Crossing barriers with CSF-based sequencing for leptomeningeal disease in EGFR mutant NSCLC

This case report highlights the critical role of cerebrospinal fluid (CSF)-based sequencing in precision oncology for a 64-year-old female with metastatic Epidermal growth factor receptor (EGFR)-mutant non-small-cell lung cancer (NSCLC) with leptomeningeal metastases spread. Isolating cell-free DNA (cfDNA) and capturing true live single circulating tumor cells (sCTCs) from CSF fluid is extremely challenging due to rapid degradation of DNA and extremely low abundance of sCTCs. In progressive disease, we successfully extracted cfDNA and sCTCs in CSF that revealed actionable mutations such as EGFR Exon 19 deletion and ERBB2 amplification. The findings guided personalization of precision therapy, including intrathecal trastuzumab combined with systemic treatments, leading to significant clinical improvement and effective control of leptomeningeal disease.

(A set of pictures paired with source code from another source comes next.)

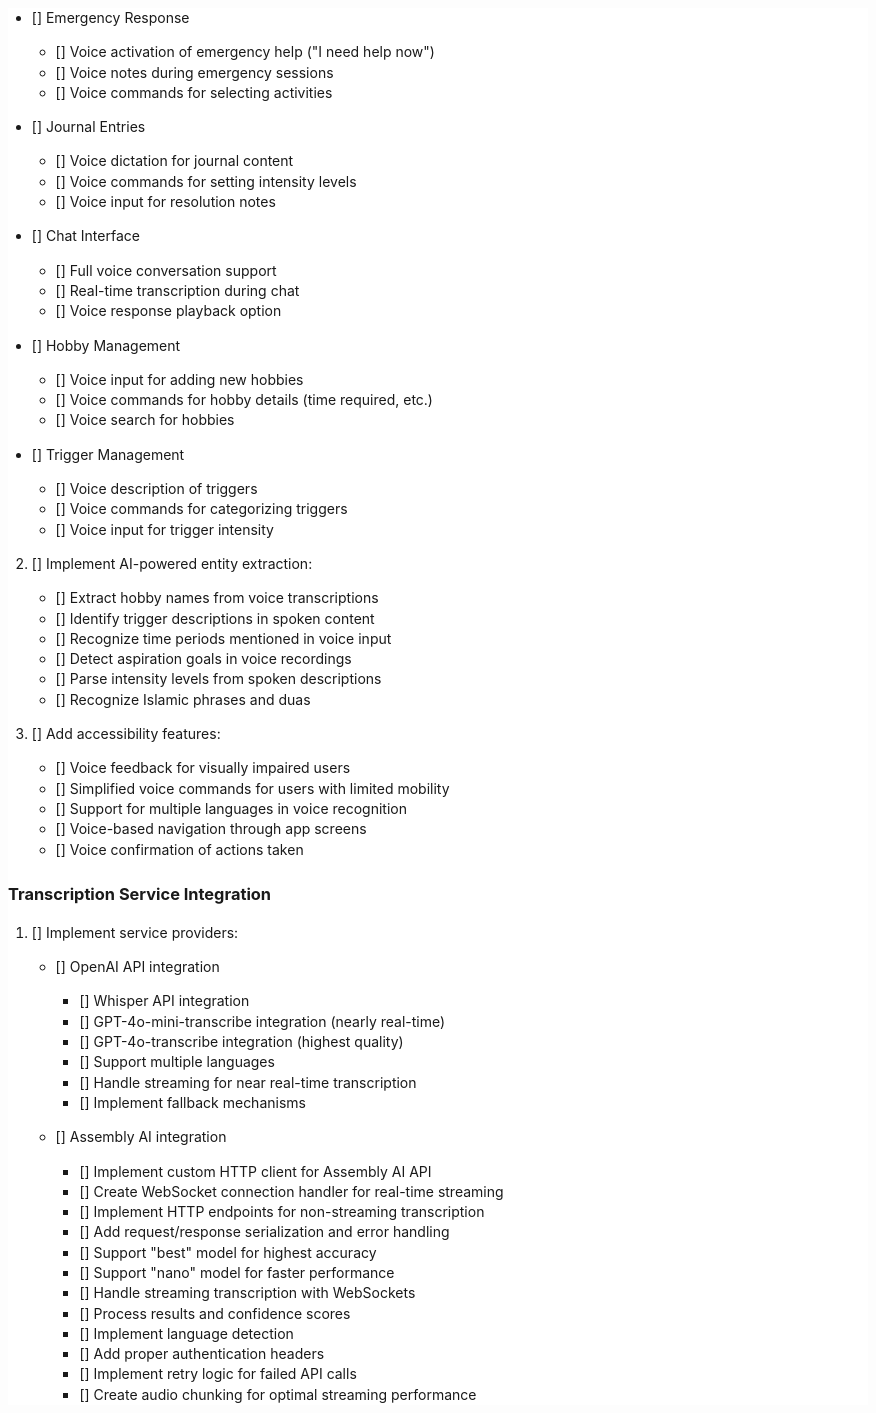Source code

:    - [] Emergency Response
     - [] Voice activation of emergency help ("I need help now")
     - [] Voice notes during emergency sessions
     - [] Voice commands for selecting activities
   
   - [] Journal Entries
     - [] Voice dictation for journal content
     - [] Voice commands for setting intensity levels
     - [] Voice input for resolution notes
   
   - [] Chat Interface
     - [] Full voice conversation support
     - [] Real-time transcription during chat
     - [] Voice response playback option
   
   - [] Hobby Management
     - [] Voice input for adding new hobbies
     - [] Voice commands for hobby details (time required, etc.)
     - [] Voice search for hobbies
   
   - [] Trigger Management
     - [] Voice description of triggers
     - [] Voice commands for categorizing triggers
     - [] Voice input for trigger intensity

2. [] Implement AI-powered entity extraction:
   - [] Extract hobby names from voice transcriptions
   - [] Identify trigger descriptions in spoken content
   - [] Recognize time periods mentioned in voice input
   - [] Detect aspiration goals in voice recordings
   - [] Parse intensity levels from spoken descriptions
   - [] Recognize Islamic phrases and duas

3. [] Add accessibility features:
   - [] Voice feedback for visually impaired users
   - [] Simplified voice commands for users with limited mobility
   - [] Support for multiple languages in voice recognition
   - [] Voice-based navigation through app screens
   - [] Voice confirmation of actions taken

### Transcription Service Integration
1. [] Implement service providers:
   - [] OpenAI API integration
     - [] Whisper API integration
     - [] GPT-4o-mini-transcribe integration (nearly real-time)
     - [] GPT-4o-transcribe integration (highest quality)
     - [] Support multiple languages
     - [] Handle streaming for near real-time transcription
     - [] Implement fallback mechanisms
   
   - [] Assembly AI integration
     - [] Implement custom HTTP client for Assembly AI API
     - [] Create WebSocket connection handler for real-time streaming
     - [] Implement HTTP endpoints for non-streaming transcription
     - [] Add request/response serialization and error handling
     - [] Support "best" model for highest accuracy
     - [] Support "nano" model for faster performance
     - [] Handle streaming transcription with WebSockets
     - [] Process results and confidence scores
     - [] Implement language detection
     - [] Add proper authentication headers
     - [] Implement retry logic for failed API calls
     - [] Create audio chunking for optimal streaming performance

CSF profiling opens a new diagnostic avenue in identifying resistance mechanism, when blood analysis showed no actionable information. This case demonstrates the transformative potential of CSF-based liquid biopsies to uncover critical mutations, monitor disease progression, and optimize outcomes for central nervous system metastases. Sequential molecular profiling and CSF analysis were instrumental in effective therapeutic strategies for this complex clinical case.